KUALA LUMPUR, Feb 5 ― Indonesian President Joko Widodo must work towards ending the stigmatisation and discrimination of the country’s migrant workers in Malaysia during his visit starting today, a civil society group said yesterday.
The Indonesian organisation called Migrant Care also urged Joko to protest against the recent Malaysian advertisement telling buyers of a robotic vacuum to “fire your Indonesian maid”, which the country’s media has labelled as “racist” and “hurtful”.
“The incident of RoboVac Malaysia’s cleaner advertisement that insulted and belittled the dignity of Indonesian migrant domestic workers must be made a protest to be stated by Joko to Malaysian Prime Minister Najib Razak,” Migrant Care said in a press statement.

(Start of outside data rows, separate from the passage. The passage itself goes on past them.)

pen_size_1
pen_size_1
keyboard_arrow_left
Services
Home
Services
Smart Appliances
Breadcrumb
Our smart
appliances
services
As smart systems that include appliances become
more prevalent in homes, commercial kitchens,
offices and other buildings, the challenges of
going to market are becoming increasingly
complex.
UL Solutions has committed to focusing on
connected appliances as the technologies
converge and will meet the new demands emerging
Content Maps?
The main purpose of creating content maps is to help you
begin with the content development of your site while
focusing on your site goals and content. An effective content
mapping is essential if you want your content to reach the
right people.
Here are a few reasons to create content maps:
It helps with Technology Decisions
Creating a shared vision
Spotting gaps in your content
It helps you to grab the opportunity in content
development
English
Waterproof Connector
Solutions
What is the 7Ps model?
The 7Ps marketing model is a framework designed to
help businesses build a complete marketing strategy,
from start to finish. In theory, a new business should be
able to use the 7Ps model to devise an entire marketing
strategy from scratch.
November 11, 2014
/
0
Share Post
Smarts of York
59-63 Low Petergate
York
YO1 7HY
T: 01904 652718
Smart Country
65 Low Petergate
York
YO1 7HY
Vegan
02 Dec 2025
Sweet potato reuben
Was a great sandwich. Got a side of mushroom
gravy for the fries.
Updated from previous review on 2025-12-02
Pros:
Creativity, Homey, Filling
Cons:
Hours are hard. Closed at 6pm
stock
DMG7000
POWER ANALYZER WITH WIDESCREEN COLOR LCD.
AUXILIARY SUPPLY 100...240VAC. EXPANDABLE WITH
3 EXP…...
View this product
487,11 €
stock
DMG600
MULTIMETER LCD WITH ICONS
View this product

“The event was not the first of its kind, but a recurring one. President Joko’s strict action hopefully will end an era of stigmatisation and discrimination against Indonesian migrant labour which has so far been ignored.”
This stigmatisation, it said, included the derogatory term “Indon” commonly used by Malaysians.

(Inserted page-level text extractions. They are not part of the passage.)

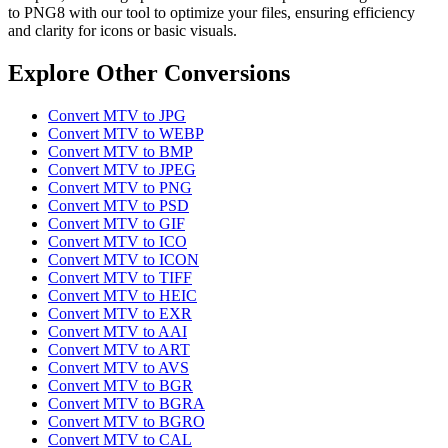
to PNG8 with our tool to optimize your files, ensuring efficiency
and clarity for icons or basic visuals.
Explore Other Conversions
Convert MTV to JPG
Convert MTV to WEBP
Convert MTV to BMP
Convert MTV to JPEG
Convert MTV to PNG
Convert MTV to PSD
Convert MTV to GIF
Convert MTV to ICO
Convert MTV to ICON
Convert MTV to TIFF
Convert MTV to HEIC
Convert MTV to EXR
Convert MTV to AAI
Convert MTV to ART
Convert MTV to AVS
Convert MTV to BGR
Convert MTV to BGRA
Convert MTV to BGRO
Convert MTV to CAL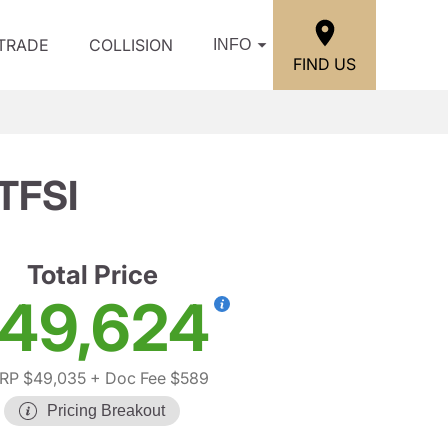
/TRADE
COLLISION
INFO
FIND US
 TFSI
Total Price
49,624
RP $49,035
+ Doc Fee $589
Pricing Breakout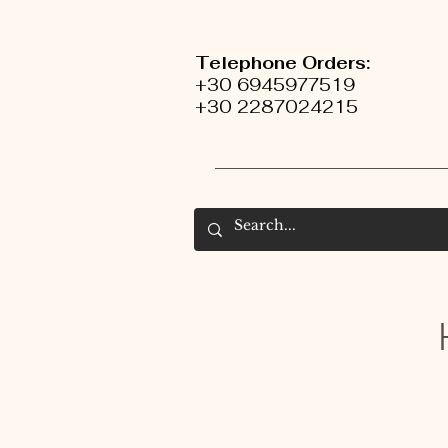
Telephone Orders:
+30 6945977519
+30 2287024215
H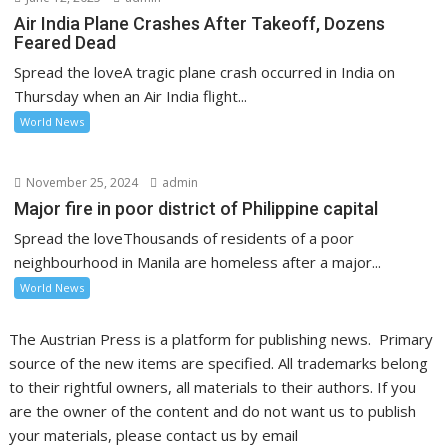
Air India Plane Crashes After Takeoff, Dozens
Feared Dead
Spread the loveA tragic plane crash occurred in India on
Thursday when an Air India flight...
World News
November 25, 2024
admin
Major fire in poor district of Philippine capital
Spread the loveThousands of residents of a poor
neighbourhood in Manila are homeless after a major...
World News
The Austrian Press is a platform for publishing news. Primary
source of the new items are specified. All trademarks belong
to their rightful owners, all materials to their authors. If you
are the owner of the content and do not want us to publish
your materials, please contact us by email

The group listed down four pressing issues that Joko must resolve, including Malaysia’s seriousness to defend the rights of Indonesian workers, and ending the criminalisation of undocumented migrant workers ― millions of which were the backbone of Malaysian economy.
Migrant Care also urged Malaysia to provide access to education and health to tens of thousands of the workers’ children.

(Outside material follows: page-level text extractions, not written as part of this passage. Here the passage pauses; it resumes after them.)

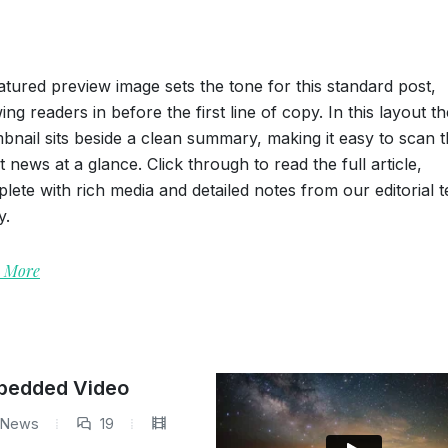
atured preview image sets the tone for this standard post,
ing readers in before the first line of copy. In this layout th
bnail sits beside a clean summary, making it easy to scan 
st news at a glance. Click through to read the full article,
lete with rich media and detailed notes from our editorial 
y.
 More
mbedded Video
News
19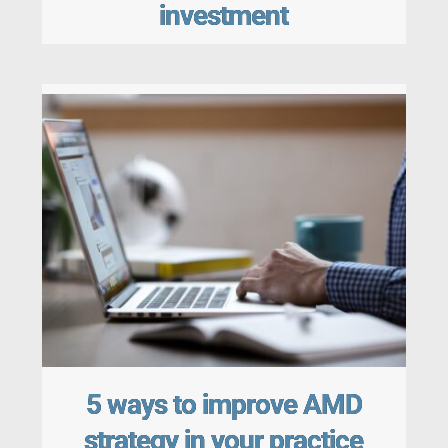
investment
5 ways to improve AMD
strategy in your practice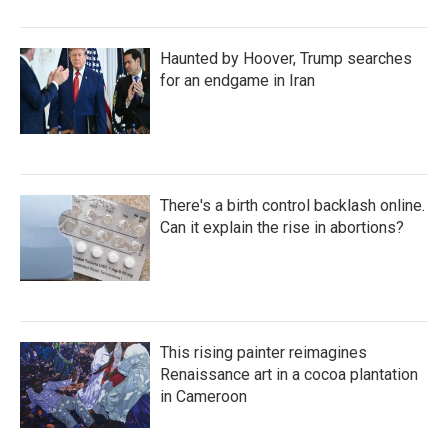
Haunted by Hoover, Trump searches
for an endgame in Iran
There's a birth control backlash online.
Can it explain the rise in abortions?
This rising painter reimagines
Renaissance art in a cocoa plantation
in Cameroon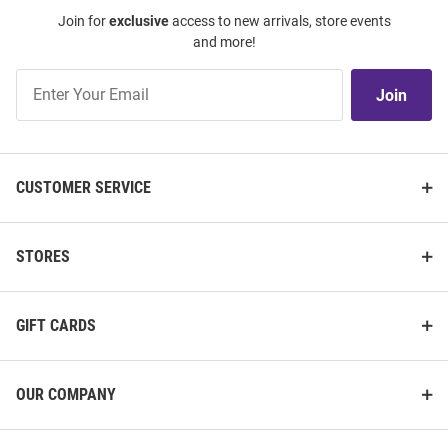
Join for
exclusive
access to new arrivals, store events
and more!
Join
Join
Our
List
CUSTOMER SERVICE
STORES
GIFT CARDS
OUR COMPANY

Yesterday, the Indonesian government said it delivered a protest note to the Malaysian Foreign Ministry to demand a ban against the advertisement by RoboVac Malaysia in both its physical and online forms.
Indonesian maids had formed nearly 90 per cent of the Malaysia’s domestic helpers before the 2009 moratorium here, but remain the most popular supplier of such workers to Malaysia due to similar language and other cultural habits.
The freeze was lifted in 2011, but employers still have difficulty obtaining Indonesian workers due to scarcity and high costs.